My Question is : What mechanism do you suggest to achieve the target of "improvement in data collection and reporting system"?, both in rural and urban areas of developing countries ?
Rosie Redfield's objection is entirely valid — as written, the claim is most likely both very accurate and very precise. This being the case, then the issue becomes whether or not the reporting of that number, or its reporting in the context of civil discourse, is presented (implicitly or explicitly) as a claim about all outbreaks of cholera or the WHO reporting of cholera. And in that context, Gleick's criticisms are relevant.
First, surely Paulos's 1988 book, "Innumeracy" is extremely relevant to this blog within the wider context of education and civil discourse.
Second, "significance" is a term of art in mathematics and science elsewhere than in "significant figures" and nearly with as much importance and more timeliness: statistical significance. Statistical significance is frequently misunderstood and misused within science itself and even more egregiously in civil discourse (science journalism, mostly). I suspect, though perhaps wrongly, that this isn't what Gelick had in mind for his blog, but it's just as vital and relevant. What statistician Andrew Gelman has written on the topic is a good start.
Great comment, thanks. And good hint about Paulos's book. I may at times talk about statistical significance -- it is certainly often misunderstood and misused. I've often thought that a required statistics course in high school would be far more useful in life than some of the standard high school math requirements...

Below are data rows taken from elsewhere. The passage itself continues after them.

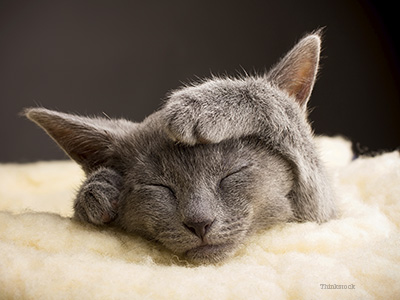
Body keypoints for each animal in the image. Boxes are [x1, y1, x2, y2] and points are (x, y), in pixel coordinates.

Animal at [25, 31, 336, 264]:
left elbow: (285, 114)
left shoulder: (319, 214)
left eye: (232, 174)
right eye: (159, 186)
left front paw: (204, 106)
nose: (200, 223)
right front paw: (97, 190)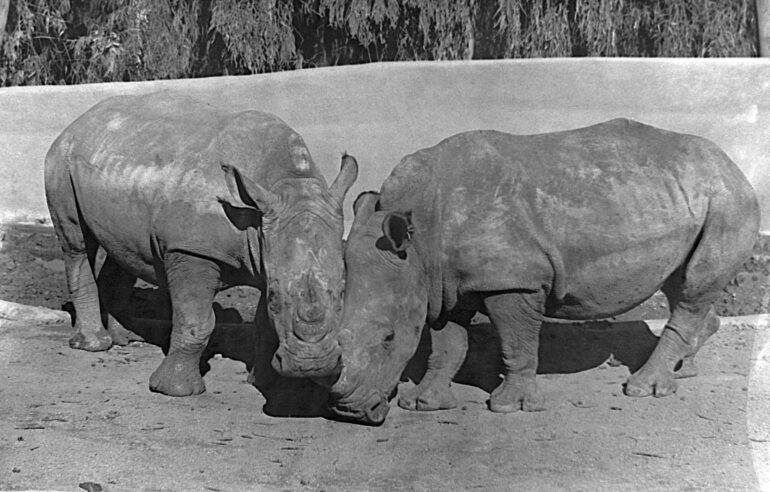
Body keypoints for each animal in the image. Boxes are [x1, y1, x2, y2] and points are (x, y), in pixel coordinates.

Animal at [44, 92, 357, 396]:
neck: (286, 181)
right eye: (274, 297)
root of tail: (78, 121)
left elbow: (263, 325)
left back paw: (126, 339)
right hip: (61, 159)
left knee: (124, 250)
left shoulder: (267, 250)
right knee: (77, 243)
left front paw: (263, 383)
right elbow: (197, 320)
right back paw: (94, 345)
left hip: (117, 164)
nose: (313, 366)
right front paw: (174, 390)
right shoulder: (191, 248)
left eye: (343, 294)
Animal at [328, 119, 759, 425]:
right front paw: (423, 403)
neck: (419, 241)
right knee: (680, 285)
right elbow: (447, 343)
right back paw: (683, 372)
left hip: (728, 201)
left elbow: (515, 341)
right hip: (683, 199)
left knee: (692, 287)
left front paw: (509, 408)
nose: (350, 412)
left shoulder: (511, 281)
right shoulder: (444, 285)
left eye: (388, 339)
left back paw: (643, 389)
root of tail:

I'm ambivalent about stats in high school. On the one hand, I'm strongly in favor of including some probability and intro statistics into the high school math curriculum for liberal arts purposes; i.e., as an essential part of a basic education and with regard to numeracy in the context of citizenship.
On the other hand, in terms of practical utility (particularly vocational), I've read quite a few complaints from working scientists about their undergraduate statistics coursework. (In that it was much less useful than it could have been, and misleading in important respects.) But the same can be said about, well, everything in the high school curriculum and, indeed, much of the undergraduate curriculum in most subjects.

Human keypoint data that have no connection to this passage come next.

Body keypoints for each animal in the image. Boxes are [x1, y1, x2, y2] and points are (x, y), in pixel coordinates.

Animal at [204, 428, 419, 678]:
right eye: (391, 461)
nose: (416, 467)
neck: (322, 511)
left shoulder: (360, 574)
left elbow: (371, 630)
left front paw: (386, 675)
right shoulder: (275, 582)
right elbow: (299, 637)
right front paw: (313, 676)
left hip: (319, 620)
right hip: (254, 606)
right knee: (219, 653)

At that point we're grappling with the conflict between vocational and liberal arts education at the secondary level — we've pretty much agreed in the US to strongly favor a liberal arts approach to secondary education (and as an end to itself), but particularly in the context of certain vocations (including science) there's always some discussion favoring a more practical, technical approach.
Personally, I'd favor an even stronger universal liberal arts approach at the secondary level with an additional year or even two, with a decreased liberal arts emphasis and increased technical emphasis at the undergraduate level. But I know that's never going to happen and we'll continue to muddle through with compromises that don't do any particular thing very well.
That said, my preferred approach would then include probability and stats in high school taught as part of a broad, liberal arts math education; and then much, much better (and more) stats education for all the undergraduates who will actually be doing statistics.